Leave out the images; return the rest of the data exactly.

--- Data extracts ---
_ _ _ _ _ _ _

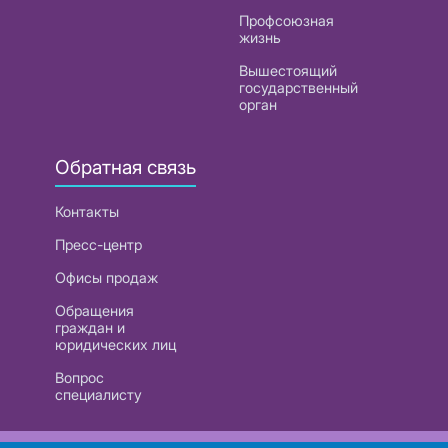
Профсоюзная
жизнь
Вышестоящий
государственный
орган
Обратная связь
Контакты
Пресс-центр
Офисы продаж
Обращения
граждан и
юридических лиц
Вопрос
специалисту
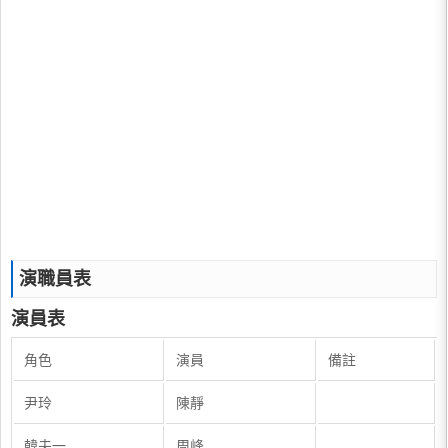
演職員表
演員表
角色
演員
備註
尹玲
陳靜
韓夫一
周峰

_ _ _ _ _ _ _

--- Written answer ---
Профсоюзная
жизнь
Вышестоящий
государственный
орган
Обратная связь
Контакты
Пресс-центр
Офисы продаж
Обращения
граждан и
юридических лиц
Вопрос
специалисту
演職員表
演員表
角色
演員
備註
尹玲
陳靜
韓夫一
周峰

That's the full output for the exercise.